The iCTF Team Interface

The iCTF Team Interface implements the public API which teams, players, and their clients can use to interact with the game. This includes the official iCTF Python Client (available through pip)

Through this API server, players can:

  • Create accounts
  • Submit scripts/services/exploits (depending on the game mode)
  • Get targets and Flag IDs
  • Submit flags
  • Check scores and other game data

The Team Interface is a Flask/uwsgi application. The Team Interface is effectively a thin authentication, sanitization, and caching layer around the central iCTF DB API.

Installation with Vagrant

Using Vagrant makes installation easy!

  1. Set up the iCTF Database API (see "../database") and make a note of its URL and API secret generated during installation

  2. Edit config.py, changing all options to match your envrionment (see config.py.example).

  3. vagrant up

Manual Installation

  1. The Team Interface relies upon, and will not function without, the iCTF Database. Set that up first, create an API key, and edit config.py, changing DB_API_URL_BASE and DB_API_SECRET to match your configuration.

  2. You'll also need to get access to a mailserver, so that the Team Interface can send out account information. Edit the mail templates and SMTP server information in lib/mailer.py to your liking.

  3. Ensure that you set the 'SECRET_KEY' parameter in config.py. This is used to create and verify login tokens. NOTE: Changing it will log everyone out!

  4. See reqs.txt for a list of Python dependencies you'll need. These include the python modules to support the app's functionality (Flask, etc), as well as the application server it runs on, usually uwsgi. You'll likely want to set this up in a python virtualenv environment. Assuming Ubuntu 14.04 with the 'virtualenvwrapper' package installed, you can do:

$ mkvirtualenv ictf

$ workon ictf

$ pip install -r reqs.txt

  1. Install redis. (e.g. apt-get install redis-server redis-tools) The default configuration for most distributions is fine.

  2. Install nginx. See your distribution's configuration and the nginx documentation for details on how to configure nginx to communicate with a Flask/uwsgi application.

Running

You can run the server using uwsgi with:

uwsgi --http 8080 --chmod-socket --module team_interface --die-on-term

For debugging and development:

python start.py

Usage with the ictf client

Once running, clients can interact with the Team Interface using its RESTful JSON API. The fastest way to do this is to leverage the ictf python client. You can find it on pip: pip install ictf

With it installed, you can do the following to, for example, register a team:

$ python

>>> from ictf import iCTF

>>> i = iCTF("http://your.hostname.here/")

>>> i.register_wizard()

If this succeeds, your Team Interface and DB are working, and you should be good to go!

Information for Players

The easiest way for players to access your game is to direct them to use the iCTF Python module. On a normal *nix system with Python and pip installed, they can just execute pip install ictf to install it.

You will need to distribute the URL to your Team Interface for teams to register and login.

═══

Problem set:
A - Repeat the passage of the iCTF Team Interface documentation above, from "Installation with Vagrant" up to and including "envrionment (see config.py.example).", word for word.
B - Pick up the iCTF Team Interface documentation above at its final sentence and write what would follow.

═══

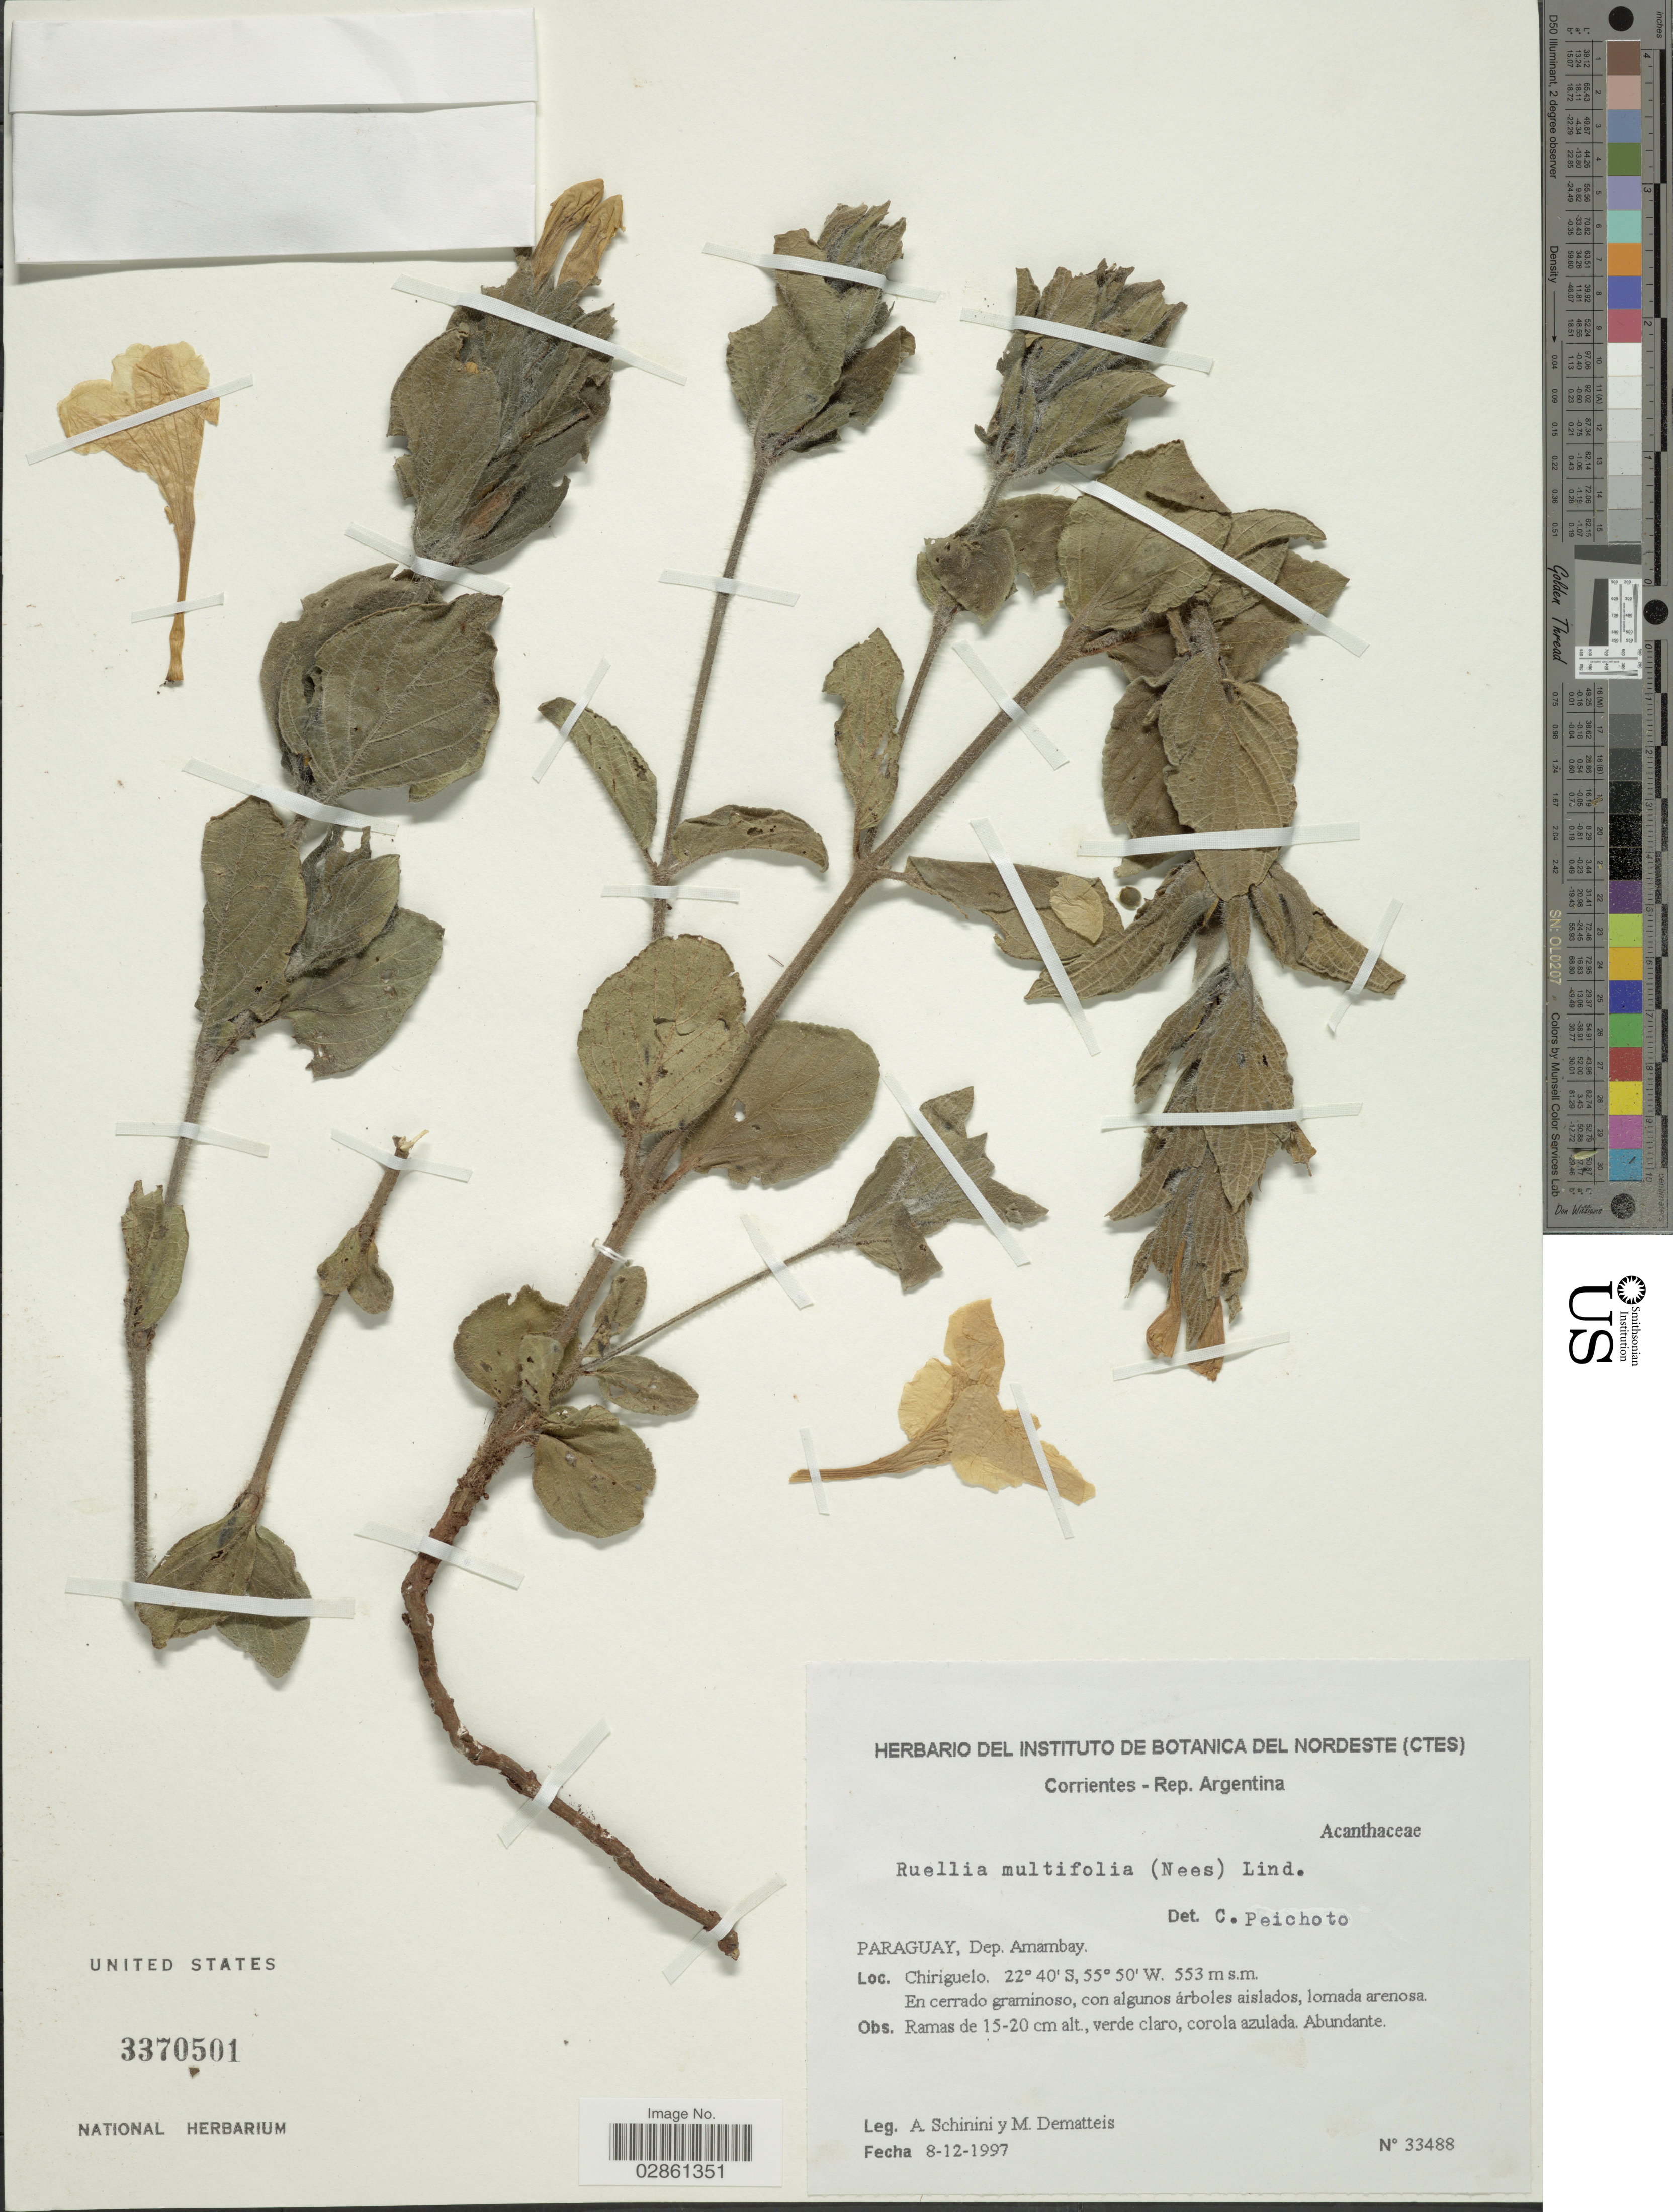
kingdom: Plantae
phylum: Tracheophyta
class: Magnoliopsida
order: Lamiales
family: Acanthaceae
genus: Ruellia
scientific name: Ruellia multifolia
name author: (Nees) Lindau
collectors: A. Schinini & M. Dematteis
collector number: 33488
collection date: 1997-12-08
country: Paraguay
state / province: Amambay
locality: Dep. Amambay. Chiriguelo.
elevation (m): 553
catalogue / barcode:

═══

The replies:
A -
Installation with Vagrant

Using Vagrant makes installation easy!

  1. Set up the iCTF Database API (see "../database") and make a note of its URL and API secret generated during installation

  2. Edit config.py, changing all options to match your envrionment (see config.py.example).

B -
Teams can then refer to the instructions provided with the iCTF client, making sure to use the provided Team Interface URL when creating the iCTF object,

See the ictf module's documentation for more information on its usage.

Information for Organizers

Tools and Scripts

As the game administrator, there are a few useful tools included to help make your life easier. The team registration process includes an optional questionnaire, which is answered through the Team Interface. You can edit the "metadata_questions" file, and run meta_add.py to push them into the DB. Additionally, team_list.py will dump some useful metadata about registered teams.

Game switches

There are three switches in config.py which control the various phases of the game life-cycle. Setting registration_open to False will close team registration, but still allows teams to submit game artifacts, reset passwords, and so on. Setting submission_open to False closes off artifact submissions only. Setting game_started to True will enable all game-time functions, such as getting Flag IDs, setting Flags, and so on.

Verification

When teams register, they must be "validated" in order to play. You can do this using validate.py -- Just run it alongside the running Team Interface, and it will present you with a list of teams with metadata information, and prompt for your validation decision.

Distributing VM Bundles

In an attack-defense game type, teams will host VM bundles containing the vulnerable services. These can be distributed through the iCTF Team Interface and the iCTF Client. The client distributes two types of bundles: "test" and "real". Test bundles are used by teams to check whether they can successfully host a VM in their environment, without spoiling the game's content, where as "real" bundles contain all game services. Once you've generated VM Bundles using VM Creator, configure the two options in config.py to set the paths where the bundles will be served from. Team bundles will be named <team_id>.tgz See VM Creator's documentation for more details.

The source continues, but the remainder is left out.